4. Find the zeros of the quadratic function by factoring or using the quadratic formula.

Examples

• To find the zeros of $f(x) = x^3 - 4x^2 + x + 6$, we test possible rational zeros. We find $x = 2$ is a zero. The quotient is $x^2 - 2x - 3$, which factors to $(x-3)(x+1)$. The zeros are $2, 3, -1$.

• Find all zeros of $f(x) = 2x^3 - x^2 - 13x - 6$. Possible rational zeros include $\pm 1, \pm 2, \dots$. Testing shows $x=-2$ is a zero. The remaining quadratic is $2x^2-5x-3=0$, which gives $x=3$ and $x=-\frac{1}{2}$.

Property

The Fundamental Theorem of Algebra states that, if $f(x)$ is a polynomial of degree $n > 0$, then $f(x)$ has at least one complex zero.
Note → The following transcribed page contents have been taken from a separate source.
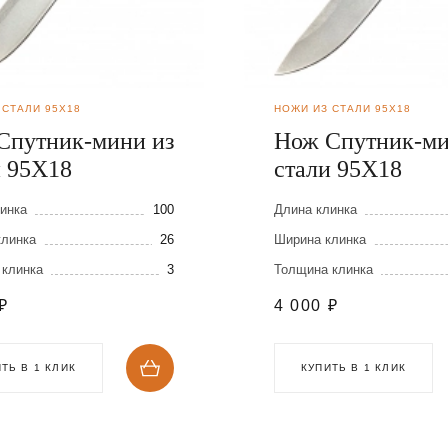
 СТАЛИ 95Х18
НОЖИ ИЗ СТАЛИ 95Х18
Спутник-мини из
Нож Спутник-ми
и 95Х18
стали 95Х18
инка
100
Длина клинка
клинка
26
Ширина клинка
 клинка
3
Толщина клинка
₽
4 000
₽
ТЬ В 1 КЛИК
КУПИТЬ В 1 КЛИК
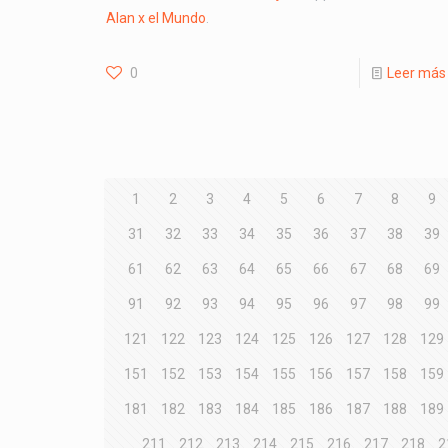
Alan x el Mundo
.
0
Leer más
1
2
3
4
5
6
7
8
9
31
32
33
34
35
36
37
38
39
61
62
63
64
65
66
67
68
69
91
92
93
94
95
96
97
98
99
121
122
123
124
125
126
127
128
129
151
152
153
154
155
156
157
158
159
181
182
183
184
185
186
187
188
189
211
212
213
214
215
216
217
218
2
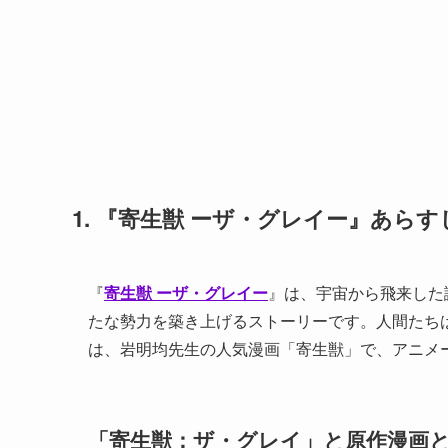
1. 『
寄生獣 ーザ・グレイー
』あらす
『
寄生獣 ーザ・グレイー
』は、宇宙から飛来した
たな勢力を築き上げるストーリーです。人間たち
は、岩明均先生の人気漫画「寄生獣」で、アニメ
「寄生獣：ザ・グレイ」と原作漫画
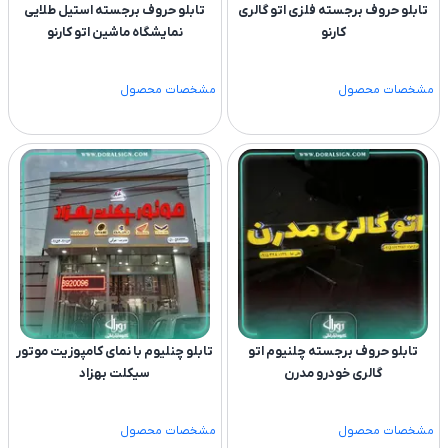
تابلو حروف برجسته فلزی اتو گالری
تابلو حروف برجسته استیل طلایی
کارنو
نمایشگاه ماشین اتو کارنو
مشخصات محصول
مشخصات محصول
تابلو حروف برجسته چلنیوم اتو
تابلو چنلیوم با نمای کامپوزیت موتور
گالری خودرو مدرن
سیکلت بهزاد
مشخصات محصول
مشخصات محصول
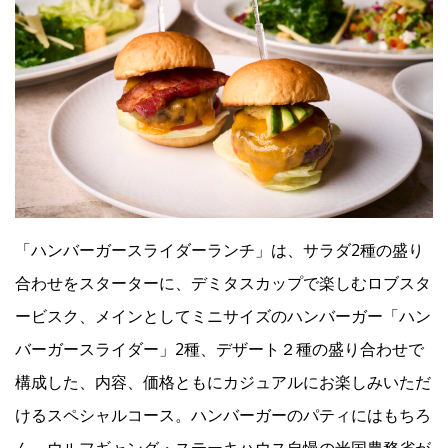
Facebook
JP
EN
「ハンバーガースライダーランチ」は、サラダ2種の盛り
合わせをスターターに、デミタスカップで楽しむロブスタ
ービスク、メインとしてミニサイズのハンバーガー「ハン
バーガースライダー」2種、デザート２種の盛り合わせで
構成した、内容、価格ともにカジュアルにお楽しみいただ
けるスペシャルコース。ハンバーガーのパティにはもちろ
ん、ウルフギャング・ステーキハウス自慢の米国農務省が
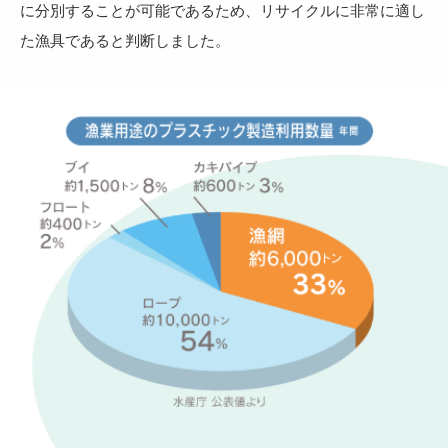
に分別することが可能であるため、リサイクルに非常に適し
た漁具であると判断しました。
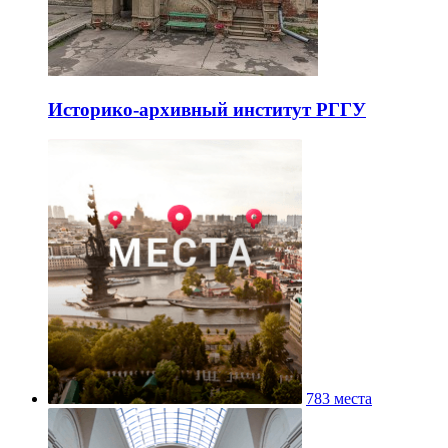
Историко-архивный институт РГГУ
783 места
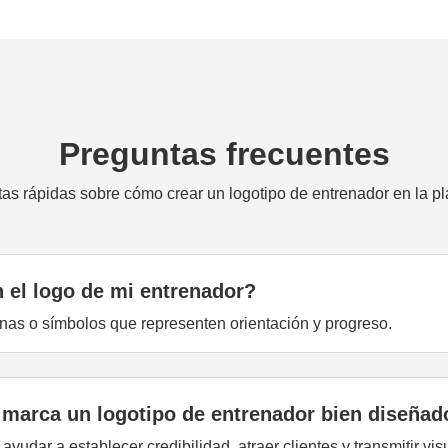
Preguntas frecuentes
as rápidas sobre cómo crear un logotipo de entrenador en la pl
 el logo de mi entrenador?
nas o símbolos que representen orientación y progreso.
 marca un logotipo de entrenador bien diseñad
udar a establecer credibilidad, atraer clientes y transmitir vi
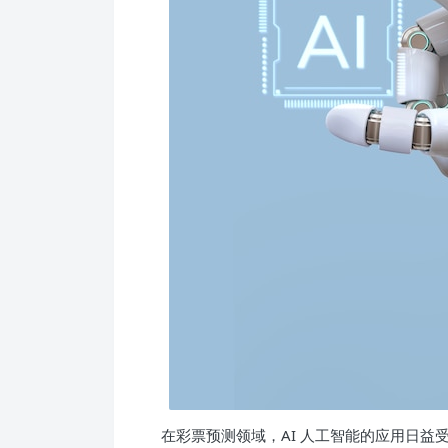
在彩票预测领域，AI 人工智能的应用日益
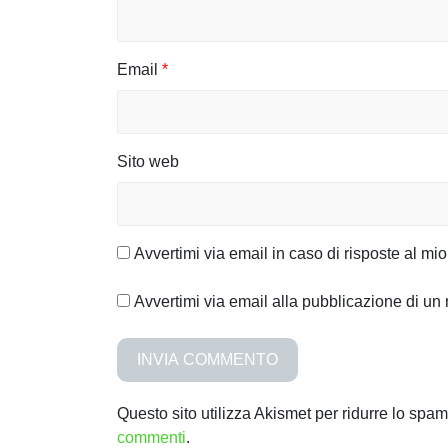
i
c
Email
*
o
l
Sito web
i
Avvertimi via email in caso di risposte al m
Avvertimi via email alla pubblicazione di un 
Questo sito utilizza Akismet per ridurre lo spa
commenti
.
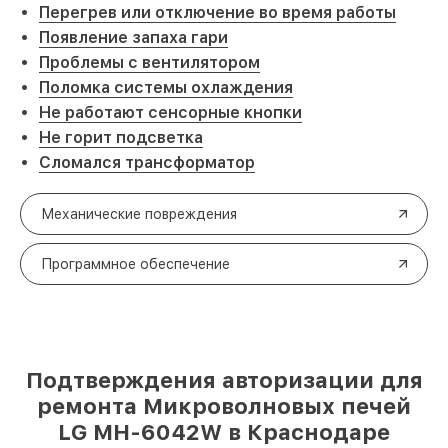
Перегрев или отключение во время работы
Появление запаха гари
Проблемы с вентилятором
Поломка системы охлаждения
Не работают сенсорные кнопки
Не горит подсветка
Сломался трансформатор
Механические повреждения
Программное обеспечение
Подтверждения авторизации для
ремонта Микроволновых печей
LG MH-6042W в Краснодаре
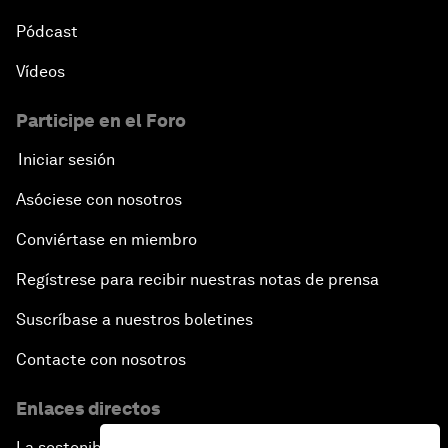
Pódcast
Vídeos
Participe en el Foro
Iniciar sesión
Asóciese con nosotros
Conviértase en miembro
Regístrese para recibir nuestras notas de prensa
Suscríbase a nuestros boletines
Contacte con nosotros
Enlaces directos
La sostenibilidad en el Foro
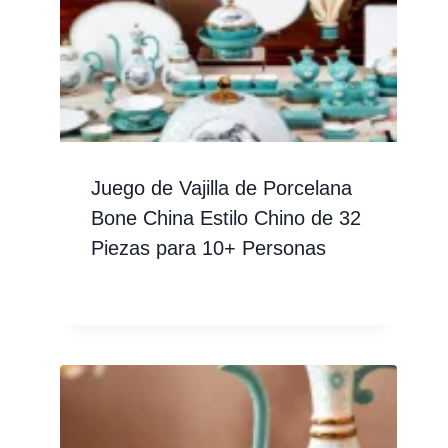
Juego de Vajilla de Porcelana
Bone China Estilo Chino de 32
Piezas para 10+ Personas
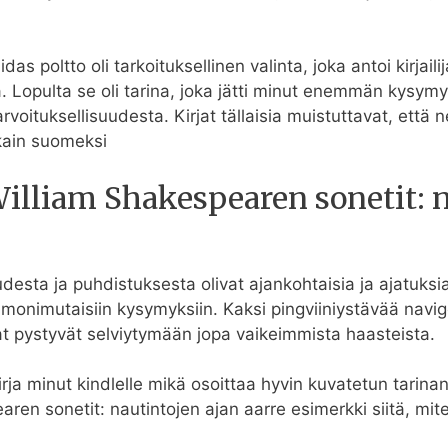
as poltto oli tarkoituksellinen valinta, joka antoi kirjai
a. Lopulta se oli tarina, joka jätti minut enemmän kysymyk
voituksellisuudesta. Kirjat tällaisia muistuttavat, että n
kkain suomeksi
William Shakespearen sonetit: n
sta ja puhdistuksesta olivat ajankohtaisia ja ajatuksia he
monimutaisiin kysymyksiin. Kaksi pingviiniystävää navi
nat pystyvät selviytymään jopa vaikeimmista haasteista.
kirja​ minut kindlelle mikä osoittaa hyvin kuvatetun tar
en sonetit: nautintojen ajan aarre esimerkki siitä, mite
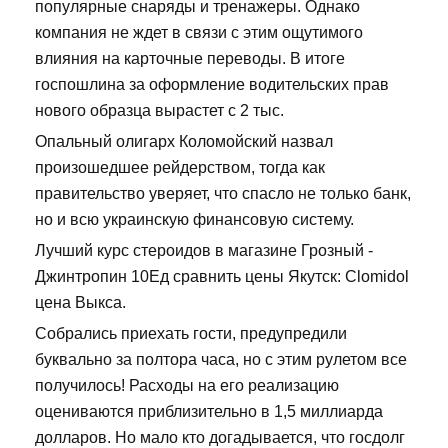
популярные снаряды и тренажеры. Однако
компания не ждет в связи с этим ощутимого
влияния на карточные переводы. В итоге
госпошлина за оформление водительских прав
нового образца вырастет с 2 тыс.
Опальный олигарх Коломойский назвал
произошедшее рейдерством, тогда как
правительство уверяет, что спасло не только банк,
но и всю украинскую финансовую систему.
Лучший курс стероидов в магазине Грозный -
Джинтропин 10Ед сравнить цены Якутск: Clomidol
цена Выкса.
Собрались приехать гости, предупредили
буквально за полтора часа, но с этим рулетом все
получилось! Расходы на его реализацию
оцениваются приблизительно в 1,5 миллиарда
долларов. Но мало кто догадывается, что госдолг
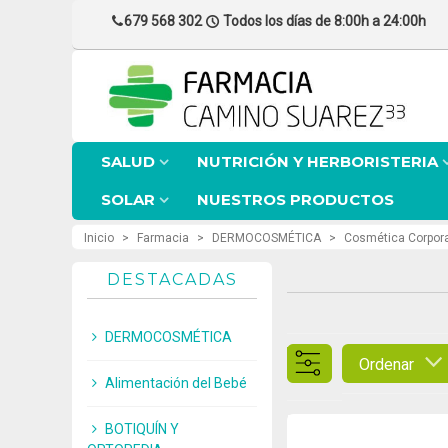
679 568 302
Todos los días de 8:00h a 24:00h
SALUD
NUTRICIÓN Y HERBORISTERIA
SOLAR
NUESTROS PRODUCTOS
Inicio
>
Farmacia
>
DERMOCOSMÉTICA
>
Cosmética Corpora
DESTACADAS
DERMOCOSMÉTICA
Ordenar
Alimentación del Bebé
BOTIQUÍN Y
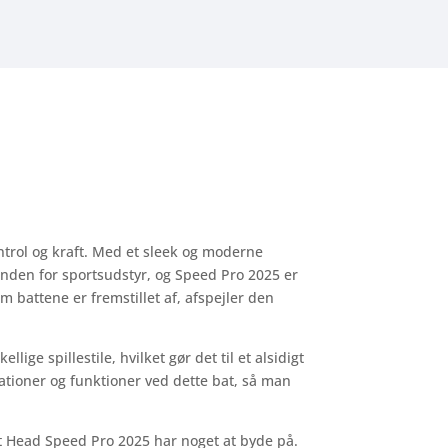
ntrol og kraft. Med et sleek og moderne
 inden for sportsudstyr, og Speed Pro 2025 er
m battene er fremstillet af, afspejler den
ige spillestile, hvilket gør det til et alsidigt
ikationer og funktioner ved dette bat, så man
, at Head Speed Pro 2025 har noget at byde på.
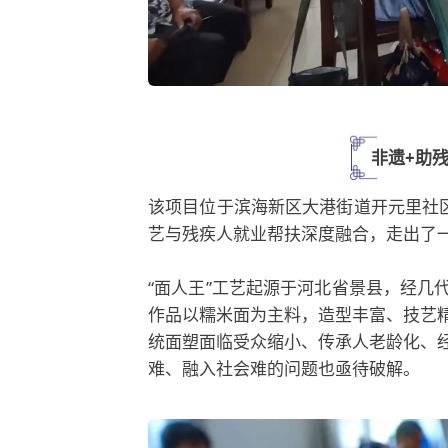
非遗+助
该项目位于滨海新区大港街道开元里社区
艺与残疾人就业帮扶深度融合，走出了
“面人王”工艺起源于河北省景县，经几
作品以糯米面为主料，造型丰富、技艺
统面塑面临受众缩小、传承人老龄化、
难、融入社会难的问题也亟待破解。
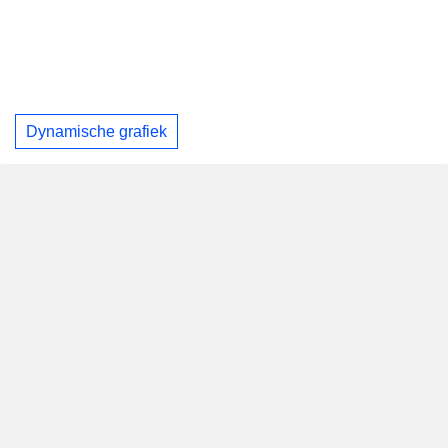
Dynamische grafiek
We can use this theorem to argue that, if $f(x)$ is a polynomial of degree $n > 0$, and $a$ is a non-zero real number, then $f(x)$ has exactly $n$ linear factors

Property

According to the Linear Factorization Theorem, a polynomial function will have the same number of factors as its degree, and each factor will be in the form $(x - c)$, where $c$ is a complex number.

If the polynomial function $f$ has real coefficients and a complex zero in the form $a + bi$, then the complex conjugate of the zero, $a - bi$, is also a zero. This is the Complex Conjugate Theorem.

Examples

• Find a polynomial with real coefficients and zeros at 2 and $3i$. By the Complex Conjugate Theorem, $-3i$ must also be a zero. So, $f(x) = a(x-2)(x-3i)(x+3i) = a(x-2)(x^2+9)$.

Property

According to Descartes’ Rule of Signs, if we let $f(x) = a_n x^n + a_{n-1} x^{n-1} + \ldots + a_1 x + a_0$ be a polynomial function with real coefficients:

• The number of positive real zeros is either equal to the number of sign changes of $f(x)$ or is less than the number of sign changes by an even integer.
• The number of negative real zeros is either equal to the number of sign changes of $f(-x)$ or is less than the number of sign changes by an even integer.

Examples

• For $f(x) = x^3 - 2x^2 + 3x - 4$, the signs are $+, -, +, -$. There are 3 sign changes, so there are 3 or 1 positive real zeros.

• For $f(x) = x^4 + 2x^3 + x^2 + 5x + 1$, the signs are all positive. There are 0 sign changes, so there are no positive real zeros.